К чему это я всё? Да к тому, что вдруг, как Атлантида, поднялось из глубин сознания: не все, далеко не все понимают, что происходит сейчас на самом деле. Хотя 24 июня будет уже четыре месяца как. Хотя, если подходить системно, то адское продолжается ещё дольше. Но есть ли чёткое понимание? Тут сразу заявят, что статистики на этот счёт внятной нет — об этом «понимании», — а есть лишь та, согласно которой более 70 процентов поддерживают СВО.

Но как бы общественность отнеслась к большой войне? Это не значит: отнеслась после того, как, не дай Боже, ударят не только по Клинцам, но и по Феодосии, Краснодару. Это значит лишь то, что там, на Украине, наши парни решают насколько сложную, настолько и важную задачу.
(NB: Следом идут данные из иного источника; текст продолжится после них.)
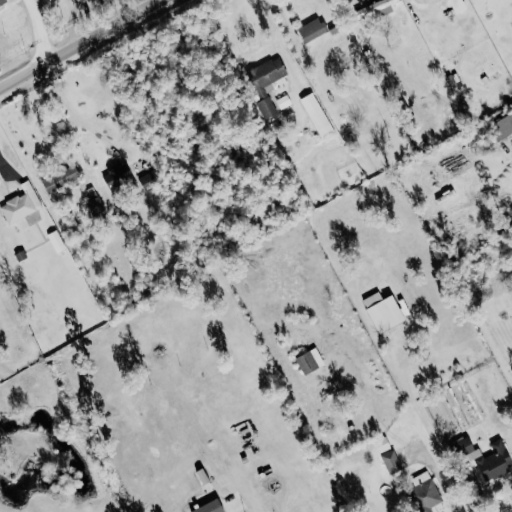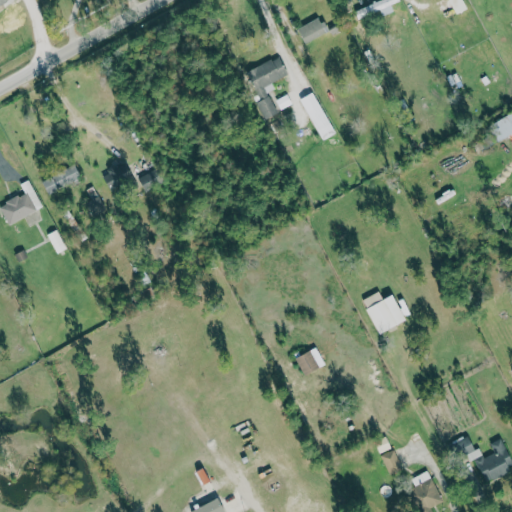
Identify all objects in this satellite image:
building: (377, 7)
road: (70, 21)
road: (37, 29)
building: (312, 30)
road: (278, 41)
road: (75, 42)
building: (266, 82)
building: (283, 101)
building: (317, 116)
building: (502, 127)
building: (118, 176)
building: (62, 179)
building: (150, 179)
building: (21, 204)
building: (97, 206)
building: (56, 241)
building: (384, 311)
building: (311, 360)
building: (462, 446)
building: (391, 462)
building: (495, 462)
road: (437, 474)
road: (477, 489)
building: (424, 492)
road: (251, 502)
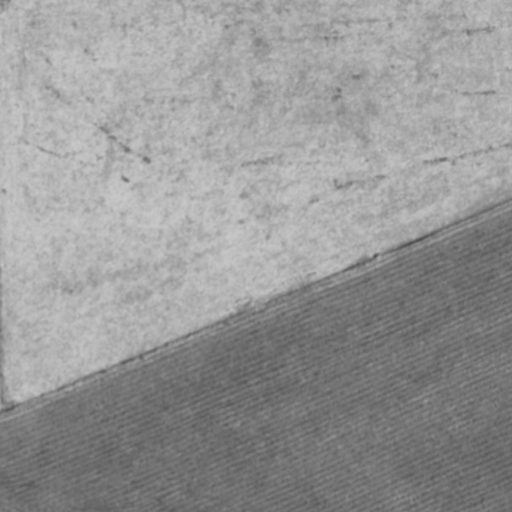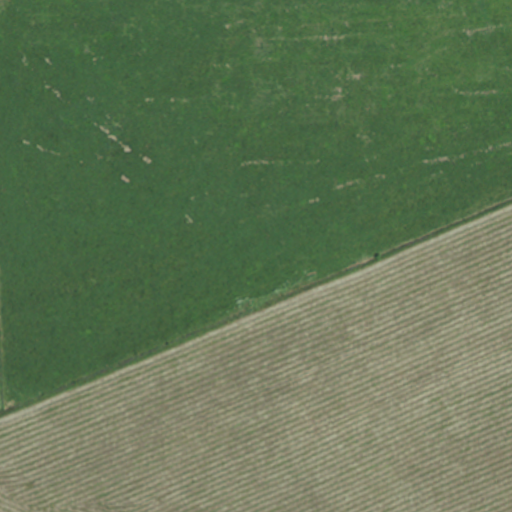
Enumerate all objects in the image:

Понимаем ли мы это? И если да, то как должно быть оформлено данное понимание? И каковы, собственно, ощущения? Что сдвинулось не в быту, но и в сознании?
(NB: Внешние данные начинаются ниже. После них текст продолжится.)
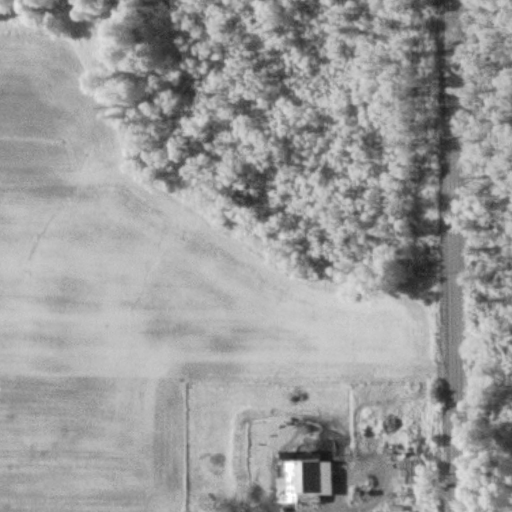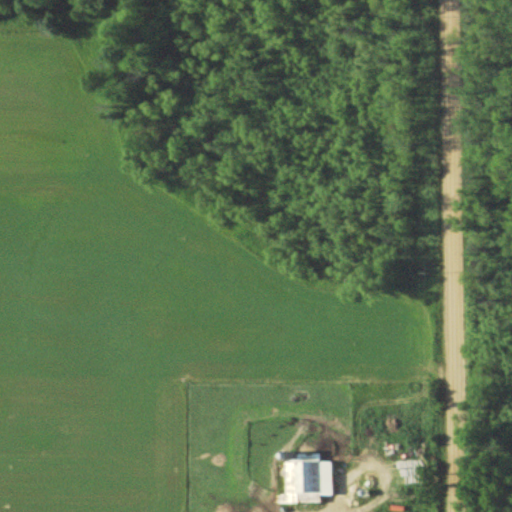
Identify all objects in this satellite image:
road: (450, 256)
building: (310, 481)
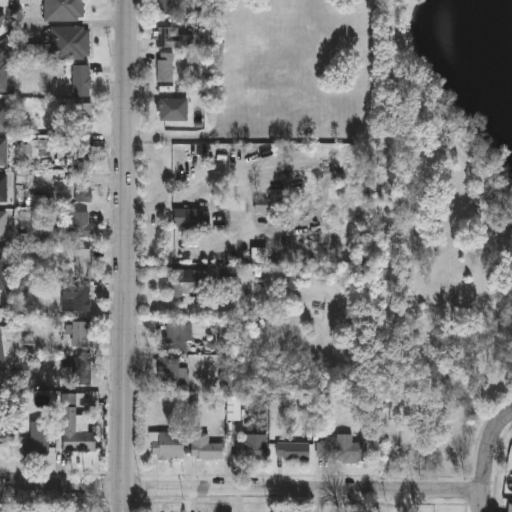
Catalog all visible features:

«Макдоналдс» исчез. IKEA сбежала. Последнее, кстати, особенно символично, если вспомнить героя «Бойцовского клуба», называвшего себя рабом пристрастия к мебели этой фирмы. Освобождение его началось после того, как пристрастие это исчезло. Да и другие пристрастия тоже. Цены изменились. И впереди, конечно, ещё много перемен — очень нехороших, петлю затягивающих и подзатягивающих, сколько бы нас ни опрыскивали пропагандистским оптимизмом. Но что конкретно на сейчас? И на что мы готовы? Если вообще готовы. А порою кажется, что нет — не готовы.
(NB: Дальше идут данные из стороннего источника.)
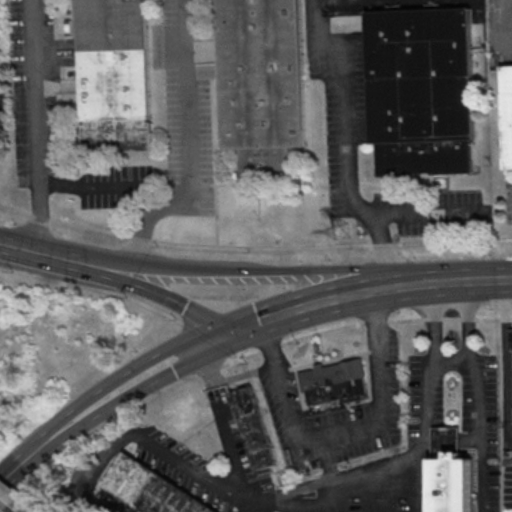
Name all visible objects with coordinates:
road: (318, 0)
building: (114, 75)
building: (114, 75)
building: (261, 83)
building: (261, 83)
parking lot: (1, 88)
building: (421, 89)
building: (422, 91)
building: (506, 113)
building: (506, 114)
road: (335, 118)
road: (35, 126)
road: (186, 149)
road: (92, 185)
road: (404, 213)
power tower: (340, 230)
road: (454, 244)
road: (183, 245)
road: (384, 248)
road: (36, 252)
road: (255, 271)
road: (474, 280)
road: (153, 290)
road: (330, 299)
road: (434, 318)
road: (451, 318)
road: (468, 319)
road: (488, 319)
road: (506, 319)
road: (406, 320)
road: (375, 323)
traffic signals: (228, 332)
road: (321, 332)
building: (511, 334)
building: (510, 339)
road: (270, 348)
road: (240, 359)
road: (507, 359)
road: (452, 360)
road: (214, 370)
park: (49, 372)
building: (334, 382)
road: (223, 383)
road: (478, 395)
road: (106, 396)
road: (427, 414)
building: (254, 428)
road: (343, 439)
road: (511, 440)
road: (144, 441)
road: (235, 459)
building: (450, 472)
building: (451, 473)
road: (420, 488)
building: (151, 489)
building: (152, 489)
road: (375, 494)
road: (294, 497)
road: (339, 498)
road: (3, 508)
road: (6, 511)
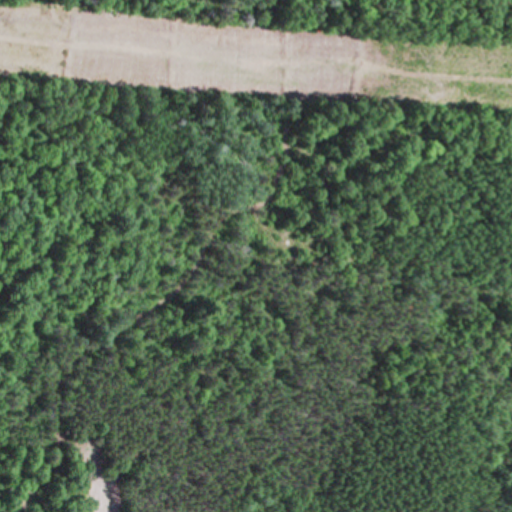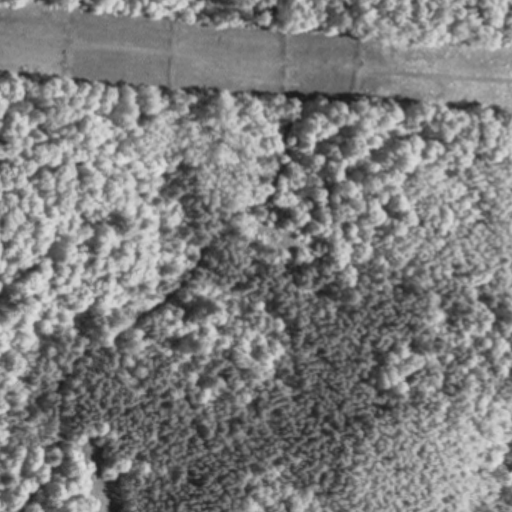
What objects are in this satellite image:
road: (256, 58)
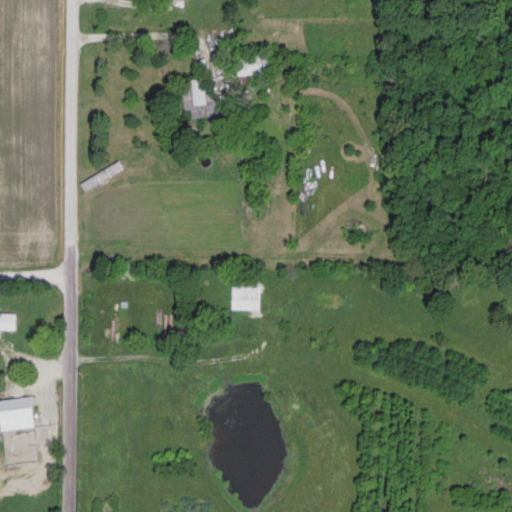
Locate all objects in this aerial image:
road: (131, 35)
building: (254, 61)
building: (200, 98)
road: (69, 256)
road: (35, 274)
building: (246, 290)
building: (8, 317)
building: (30, 319)
building: (114, 320)
building: (320, 402)
building: (16, 410)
Да, всё понимаю. Люди привыкли жить — и жить хорошо. Моя память фотографична, а потому я помню, что было. В деталях, в подробностях помню. И потому лишь досадно морщусь, когда человек, накупивший машин всем членам своей семьи, вдруг заявляет, что жить ох как трудно. Угу, да, конечно, без соли доедаешь. Кстати, когда спрашиваешь про квартиры, машины, шмотки, часто слышишь в ответ: «А разве это показатель?» Так скажите, что тогда показатель? Внимательно слушаю. Но это, повторюсь, понятно всё же — человек так устроен: хочет есть ещё сытнее. Осуждать ли его за это?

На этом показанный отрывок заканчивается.